• [Objective] Carry on the article about English still Chardonnay, starting right after its last sentence.

• [Selected extract]
********

Published:  19 June, 2020

With a raft of new releases in the run-up to English Wine Week, producers are championing the potential of cool-climate Chardonnay, writes Barnaby Eales.

“Our Chardonnay is pouring out of the vineyard,” says Kristin Syltevik, owner of Oxney Organic Estate in Sussex, as she grapples with a wave of orders for her newly released and acclaimed 2018 still Chardonnay.

Made with the use of wild yeasts, the barrel-fermented wine has been applauded by producers and industry pundits alike, some of whom have described it as Chablis-esque. Last week, wine critic Matthew Jukes said it “was the most resonant and beautiful English wine I have tasted”.

The miracle 2018 UK vintage, dubbed ‘vintage of a generation,’ allowed several English wine producers, including Oxney Wine Estate, to make their first still Chardonnay wines. Optimal sugar levels in grapes from the 2018 vintage allowed them to divert Chardonnay grapes usually used for sparkling wines, without the use of chaptalisation (or addition of sugar).

********

• [Given data]
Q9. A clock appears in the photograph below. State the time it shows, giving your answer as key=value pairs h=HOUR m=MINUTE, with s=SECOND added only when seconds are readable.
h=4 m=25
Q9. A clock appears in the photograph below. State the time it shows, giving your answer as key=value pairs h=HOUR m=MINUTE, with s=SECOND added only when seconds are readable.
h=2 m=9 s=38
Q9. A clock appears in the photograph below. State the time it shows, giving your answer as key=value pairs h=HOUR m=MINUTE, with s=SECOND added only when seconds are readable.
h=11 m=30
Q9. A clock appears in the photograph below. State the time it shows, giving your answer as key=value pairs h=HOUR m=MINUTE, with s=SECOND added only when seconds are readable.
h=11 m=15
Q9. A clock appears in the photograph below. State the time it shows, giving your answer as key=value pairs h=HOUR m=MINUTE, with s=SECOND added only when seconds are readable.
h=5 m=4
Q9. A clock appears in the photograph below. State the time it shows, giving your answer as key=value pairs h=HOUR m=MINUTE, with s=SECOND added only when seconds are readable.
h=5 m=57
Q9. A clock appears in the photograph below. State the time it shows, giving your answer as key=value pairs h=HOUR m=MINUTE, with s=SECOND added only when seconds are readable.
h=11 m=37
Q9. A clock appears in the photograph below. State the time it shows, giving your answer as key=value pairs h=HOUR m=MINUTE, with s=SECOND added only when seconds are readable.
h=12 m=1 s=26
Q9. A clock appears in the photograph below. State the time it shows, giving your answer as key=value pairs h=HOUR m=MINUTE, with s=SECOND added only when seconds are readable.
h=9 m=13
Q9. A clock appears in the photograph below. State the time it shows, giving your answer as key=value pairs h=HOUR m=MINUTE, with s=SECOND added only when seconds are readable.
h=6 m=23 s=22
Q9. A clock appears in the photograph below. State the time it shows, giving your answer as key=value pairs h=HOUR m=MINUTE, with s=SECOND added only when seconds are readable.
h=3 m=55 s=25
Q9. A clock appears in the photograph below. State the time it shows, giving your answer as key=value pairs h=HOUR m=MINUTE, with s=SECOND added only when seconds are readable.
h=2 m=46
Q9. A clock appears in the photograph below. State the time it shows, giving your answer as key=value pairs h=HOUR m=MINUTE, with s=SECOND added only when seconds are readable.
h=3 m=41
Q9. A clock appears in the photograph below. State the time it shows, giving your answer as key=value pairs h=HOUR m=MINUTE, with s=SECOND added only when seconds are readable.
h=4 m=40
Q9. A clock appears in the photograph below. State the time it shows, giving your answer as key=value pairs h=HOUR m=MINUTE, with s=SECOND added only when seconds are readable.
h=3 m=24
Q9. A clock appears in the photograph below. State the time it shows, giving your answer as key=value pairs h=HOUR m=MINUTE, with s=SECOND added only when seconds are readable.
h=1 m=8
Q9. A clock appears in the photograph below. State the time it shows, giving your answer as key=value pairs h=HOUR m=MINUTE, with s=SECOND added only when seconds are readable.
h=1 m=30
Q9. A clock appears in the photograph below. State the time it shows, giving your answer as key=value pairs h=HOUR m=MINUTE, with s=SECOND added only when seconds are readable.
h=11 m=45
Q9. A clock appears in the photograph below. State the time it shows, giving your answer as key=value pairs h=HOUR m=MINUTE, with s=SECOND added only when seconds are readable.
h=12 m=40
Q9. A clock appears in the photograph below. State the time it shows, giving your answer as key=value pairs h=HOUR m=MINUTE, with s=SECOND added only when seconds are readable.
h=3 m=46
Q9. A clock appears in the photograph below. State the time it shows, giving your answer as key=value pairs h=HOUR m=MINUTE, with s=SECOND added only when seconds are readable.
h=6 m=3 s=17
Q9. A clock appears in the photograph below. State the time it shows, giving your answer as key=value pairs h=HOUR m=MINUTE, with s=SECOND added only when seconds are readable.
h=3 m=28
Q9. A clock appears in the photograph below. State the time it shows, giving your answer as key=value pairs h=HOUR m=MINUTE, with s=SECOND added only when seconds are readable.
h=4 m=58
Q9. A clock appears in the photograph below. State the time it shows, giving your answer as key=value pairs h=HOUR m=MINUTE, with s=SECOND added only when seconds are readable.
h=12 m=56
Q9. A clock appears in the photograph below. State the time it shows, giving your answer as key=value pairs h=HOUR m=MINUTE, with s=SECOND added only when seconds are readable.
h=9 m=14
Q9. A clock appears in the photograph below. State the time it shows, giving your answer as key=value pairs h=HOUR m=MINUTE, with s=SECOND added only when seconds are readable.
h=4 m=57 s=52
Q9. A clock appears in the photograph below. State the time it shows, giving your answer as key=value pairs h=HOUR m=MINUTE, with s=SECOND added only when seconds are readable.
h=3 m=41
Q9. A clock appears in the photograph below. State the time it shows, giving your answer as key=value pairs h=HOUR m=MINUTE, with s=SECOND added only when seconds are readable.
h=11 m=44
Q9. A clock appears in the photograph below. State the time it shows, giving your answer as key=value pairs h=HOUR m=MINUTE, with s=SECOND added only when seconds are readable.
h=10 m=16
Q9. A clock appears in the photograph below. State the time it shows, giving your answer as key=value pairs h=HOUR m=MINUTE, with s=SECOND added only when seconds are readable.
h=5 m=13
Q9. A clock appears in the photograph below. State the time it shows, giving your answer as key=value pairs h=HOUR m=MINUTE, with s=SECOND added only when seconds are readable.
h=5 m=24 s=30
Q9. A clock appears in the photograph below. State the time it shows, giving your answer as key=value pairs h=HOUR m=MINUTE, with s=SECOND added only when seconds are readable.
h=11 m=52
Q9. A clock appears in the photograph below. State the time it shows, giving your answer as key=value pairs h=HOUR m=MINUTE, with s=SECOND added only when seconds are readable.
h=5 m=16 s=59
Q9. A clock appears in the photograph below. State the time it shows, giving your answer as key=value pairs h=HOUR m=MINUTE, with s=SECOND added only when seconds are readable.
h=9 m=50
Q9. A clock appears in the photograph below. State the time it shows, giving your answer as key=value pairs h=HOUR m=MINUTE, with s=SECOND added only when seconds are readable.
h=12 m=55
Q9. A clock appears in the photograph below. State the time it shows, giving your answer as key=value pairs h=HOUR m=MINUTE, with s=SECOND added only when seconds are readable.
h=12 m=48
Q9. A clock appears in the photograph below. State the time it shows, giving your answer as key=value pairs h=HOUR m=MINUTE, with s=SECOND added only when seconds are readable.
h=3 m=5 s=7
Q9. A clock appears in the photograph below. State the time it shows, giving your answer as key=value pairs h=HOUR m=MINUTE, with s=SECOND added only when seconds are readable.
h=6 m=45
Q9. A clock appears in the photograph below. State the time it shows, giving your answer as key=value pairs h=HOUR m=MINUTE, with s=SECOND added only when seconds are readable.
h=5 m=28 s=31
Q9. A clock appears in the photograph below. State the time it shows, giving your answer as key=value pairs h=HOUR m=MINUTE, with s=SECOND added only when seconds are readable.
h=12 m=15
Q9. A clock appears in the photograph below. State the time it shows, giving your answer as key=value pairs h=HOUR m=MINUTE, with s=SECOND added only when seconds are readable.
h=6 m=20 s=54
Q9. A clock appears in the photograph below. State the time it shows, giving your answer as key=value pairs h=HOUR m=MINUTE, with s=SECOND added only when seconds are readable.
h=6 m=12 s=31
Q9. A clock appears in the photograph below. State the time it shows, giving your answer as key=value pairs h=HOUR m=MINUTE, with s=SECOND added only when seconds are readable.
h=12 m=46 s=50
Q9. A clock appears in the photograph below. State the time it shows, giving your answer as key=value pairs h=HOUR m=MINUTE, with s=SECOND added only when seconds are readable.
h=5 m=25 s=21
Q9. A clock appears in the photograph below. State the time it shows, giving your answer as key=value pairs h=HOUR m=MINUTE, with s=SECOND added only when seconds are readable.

********

• [Reply to the exercise]
In the run-up to English Wine Week, producers including Westwell Wines in Kent, Langham Wine Estate in Dorset, and Lyme Bay in Devon have all released their first 2018 Chardonnays, revealing the potential of the grape variety in still wine production in Britain.

Meanwhile, during English Wine Week, Gusbourne Estate will release an unusual 2018 Chardonnay made from plantings of the 809 Musque clone from Burgundy, which is known for making highly aromatic Chardonnay wines.

“We planted a small block of 809 in 2015, so the 2018 vintage was our first crop. We didn’t set out to make a single vineyard bottling from these grapes but were so struck by the aromatic profile of the wine we chose to keep it separate - we feel it gives a unique expression of cool climate chardonnay,” said Charlie Holland, winemaker at Gusbourne.

Ruth Simpson, from the Simpsons Wine Estate, a champion of still Chardonnay production, says clonal selection together with site selection, climate and terroir are key to English still Chardonnay, which has a “massive potential” to challenge Chablis.

Delicate, often fresh and light in style, but structured and balanced some English Chardonnays even have subtle tropical flavours including melon and pineapple.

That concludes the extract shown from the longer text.